1. An image sensor comprising an array of readout circuits in non-organic technology and photodiodes made of organic materials.

2. The sensor according to claim 1, wherein the readout circuits are made in CMOS technology.

3. The sensor according to claim 1, wherein each photodiode is separated from the next photodiodes by spacers made of an electrically-insulating material.

4. The sensor according to claim 3, wherein the spacers are made of a transparent material.

5. The sensor according to claim 3, wherein the spacers are opaque to light.

6. The sensor according to claim 3, wherein the spacers absorb light.

7. The sensor according to claim 1, wherein each photodiode comprises a first electrode having the size of a pixel or sub-pixel of the associated readout circuit.

8. The sensor according to claim 7, wherein the first electrode is connected to a gate of a first transistor of the readout circuit.

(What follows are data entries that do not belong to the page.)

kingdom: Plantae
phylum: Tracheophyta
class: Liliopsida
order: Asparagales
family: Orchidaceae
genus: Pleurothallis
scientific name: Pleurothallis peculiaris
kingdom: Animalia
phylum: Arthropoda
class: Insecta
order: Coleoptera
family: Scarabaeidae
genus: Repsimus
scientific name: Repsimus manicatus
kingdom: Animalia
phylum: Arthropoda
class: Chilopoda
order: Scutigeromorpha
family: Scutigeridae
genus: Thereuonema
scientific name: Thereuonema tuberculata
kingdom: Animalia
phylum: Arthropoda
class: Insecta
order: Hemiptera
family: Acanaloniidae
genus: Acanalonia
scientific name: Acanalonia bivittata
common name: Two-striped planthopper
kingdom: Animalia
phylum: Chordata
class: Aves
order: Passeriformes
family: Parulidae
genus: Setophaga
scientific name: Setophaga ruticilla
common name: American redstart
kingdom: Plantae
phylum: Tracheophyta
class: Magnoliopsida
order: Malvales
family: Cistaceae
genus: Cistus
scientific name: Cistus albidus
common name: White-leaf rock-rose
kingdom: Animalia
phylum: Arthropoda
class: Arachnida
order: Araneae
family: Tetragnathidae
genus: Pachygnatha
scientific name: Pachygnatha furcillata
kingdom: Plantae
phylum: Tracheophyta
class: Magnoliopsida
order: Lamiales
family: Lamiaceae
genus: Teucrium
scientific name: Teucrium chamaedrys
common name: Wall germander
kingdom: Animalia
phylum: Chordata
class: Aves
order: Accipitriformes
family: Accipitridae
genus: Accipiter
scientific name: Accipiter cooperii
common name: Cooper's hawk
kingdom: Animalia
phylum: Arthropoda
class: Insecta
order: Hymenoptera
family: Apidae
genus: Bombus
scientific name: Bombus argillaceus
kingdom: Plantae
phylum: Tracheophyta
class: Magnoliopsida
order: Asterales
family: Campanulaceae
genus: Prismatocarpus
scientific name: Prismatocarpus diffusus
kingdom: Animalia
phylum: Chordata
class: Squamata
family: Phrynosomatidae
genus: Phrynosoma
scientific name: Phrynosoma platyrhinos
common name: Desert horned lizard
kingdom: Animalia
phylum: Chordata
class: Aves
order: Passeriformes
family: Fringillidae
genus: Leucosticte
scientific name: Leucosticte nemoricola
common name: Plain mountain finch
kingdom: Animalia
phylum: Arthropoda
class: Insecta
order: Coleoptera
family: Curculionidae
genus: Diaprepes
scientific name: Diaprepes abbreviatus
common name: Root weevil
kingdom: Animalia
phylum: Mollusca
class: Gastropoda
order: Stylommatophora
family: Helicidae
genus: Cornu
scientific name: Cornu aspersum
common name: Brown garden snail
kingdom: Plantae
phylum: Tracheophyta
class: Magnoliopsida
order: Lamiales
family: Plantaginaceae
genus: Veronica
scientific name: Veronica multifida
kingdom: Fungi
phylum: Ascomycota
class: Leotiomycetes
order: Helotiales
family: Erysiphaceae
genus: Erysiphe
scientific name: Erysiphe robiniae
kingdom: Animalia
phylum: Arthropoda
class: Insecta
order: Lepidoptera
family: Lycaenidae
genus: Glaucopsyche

9. The sensor according to claim 7, wherein the first electrode is coupled to a gate of a first transistor of the readout circuit via one or a plurality of additional transistors.

10. The sensor according to claim 1, wherein an electrode of the photodiodes is common to a plurality of readout circuits.

11. The sensor according to claim 10, wherein the electrode is covered with a translucent protection layer.

12. The sensor according to claim 10, wherein the electrode is formed of a transparent organic conductive layer.

13. The sensor according to claim 7, wherein each pixel or sub-pixel is inscribed within a square having a side length smaller than 50 μm.

14. The sensor according to claim 7, wherein the pixels or sub-pixels are laterally spaced apart by less than 5 μm.